4 de maio de 2021

Filigrana doutrinária: Prescrição - Humberto Theodoro Júnior

A prescrição, porém, pode ser livremente renunciável pelo devedor (Cód. Civil, art. 194), nunca pôde (segundo a tradição do direito material) ser decretada de ofício pelo juiz (Cód. Civil de 2002, art. 194). Abria-se no direito material exceção apenas para os devedores absolutamente incapazes, cujos interesses em torno da prescrição eram tratados como indisponíveis e, por isso mesmo, tuteláveis pelo juiz, independentemente da provação dos respectivos representantes legais (Cód. Civil de 2002, art. 194, in fine). A pretexto de imprimir maior celeridade ao processo, a Lei n. 11.280, de 16.02.2006, alterou o texto do § 5º do art. 219 do CPC de 1973, para dispor, contra todas as tradições do direito ocidental, que, em qualquer caso, "o juiz pronunciará, de ofício, a prescrição". A nosso sentir, essa revolucionária regra processual não teve o alcance que o afoito legislador pretendeu, pois a sistemática da prescrição é própria do direito material, e na sede que lhe é específica não há, em regra, como fazer a vontade do juiz passar por cima da autonomia da vontade das partes, quando o que está em questão é um direito potestativo da livre disposição do respectivo titular 

THEODORO JR., Humberto. Curso de Direito Processual Civil - Teoria Geral do Direito Processual Civil, Processo de Conhecimento e Procedimento Comum - Vol. I. 58ª Edição. Rio de Janeiro: Forense, 2017. p. 1.057. 

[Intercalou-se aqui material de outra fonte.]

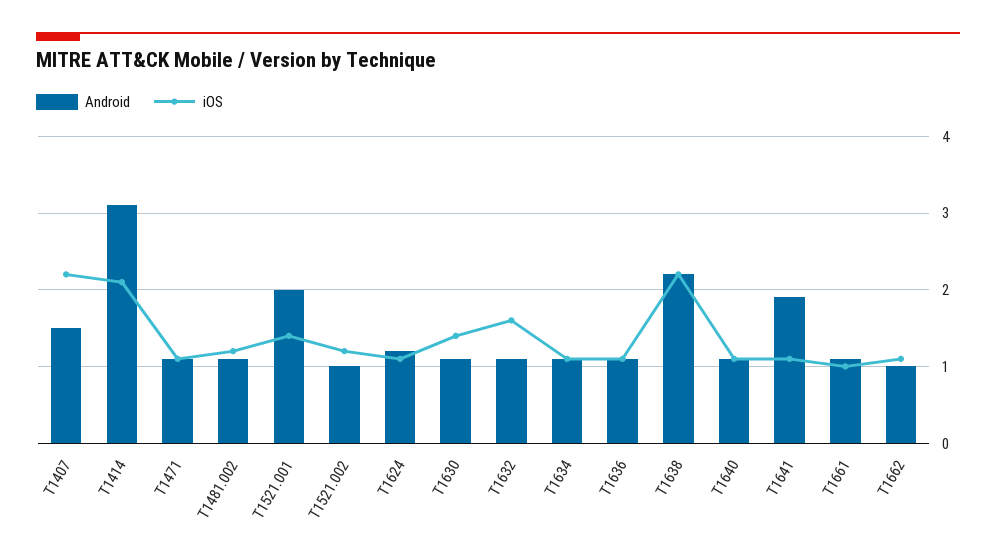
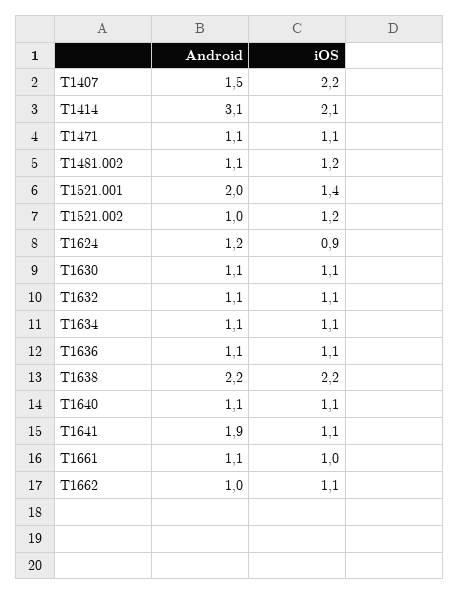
  {
    "Android": {
      "T1407": 1.5,
      "T1414": 3.1,
      "T1471": 1.1,
      "T1481.002": 1.1,
      "T1521.001": 2,
      "T1521.002": 1,
      "T1624": 1.2,
      "T1630": 1.1,
      "T1632": 1.1,
      "T1634": 1.1,
      "T1636": 1.1,
      "T1638": 2.2,
      "T1640": 1.1,
      "T1641": 1.9,
      "T1661": 1.1,
      "T1662": 1
    },
    "iOS": {
      "T1407": 2.2,
      "T1414": 2.1,
      "T1471": 1.1,
      "T1481.002": 1.2,
      "T1521.001": 1.4,
      "T1521.002": 1.2,
-     "T1624": 1.1,
+     "T1624": 0.9,
-     "T1630": 1.4,
+     "T1630": 1.1,
-     "T1632": 1.6,
+     "T1632": 1.1,
      "T1634": 1.1,
      "T1636": 1.1,
      "T1638": 2.2,
      "T1640": 1.1,
      "T1641": 1.1,
      "T1661": 1,
      "T1662": 1.1
    }
  }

O legislador, ao tratar da sentença de mérito (art. 487), estabeleceu que, no caso de prescrição ou decadência, o juiz, embora possa atuar de ofício, não as reconhecerá "sem que antes seja dada às partes oportunidade de manifestar-se" (art. 487, parágrafo único). Contudo, ressalvou que, no caso da improcedência liminar do pedido (art. 332, § 1º), a oitiva das partes não será exigível. Malgrado o Código dispense a manifestação prévia dos litigantes na hipótese em análise, nenhum juiz tem, na prática, condições de, pela simples leitura da inicial, reconhecer ou rejeitar uma prescrição. Não se trata de uma questão apenas de direito, como é a decadência, que se afere por meio de um simples cálculo do tempo ocorrido após o nascimento do direito potestativo de duração predeterminada. A prescrição não opera ipso iure; envolve necessariamente fatos verificáveis no exterior da relação jurídica, cuja presença ou ausência são decisivas para a configuração da causa extintiva da pretensão do credor insatisfeito. Sem dúvida, as questões de fato e de direito se entrelaçam profundamente, de sorte que não se pode tratar a prescrição como uma simples questão de direito que o juiz possa, ex officio, levantar e resolver liminarmente, sem o contraditório entre os litigantes. A prescrição envolve, sobretudo, questões de fato, que, por versar sobre eventos não conhecidos do juiz, o inibem de pronunciamentos prematuros e alheios às alegações e conveniências dos titulares dos interesses em confronto.

THEODORO JR., Humberto. Curso de Direito Processual Civil - Teoria Geral do Direito Processual Civil, Processo de Conhecimento e Procedimento Comum - Vol. I. 58ª Edição. Rio de Janeiro: Forense, 2017. p. 785.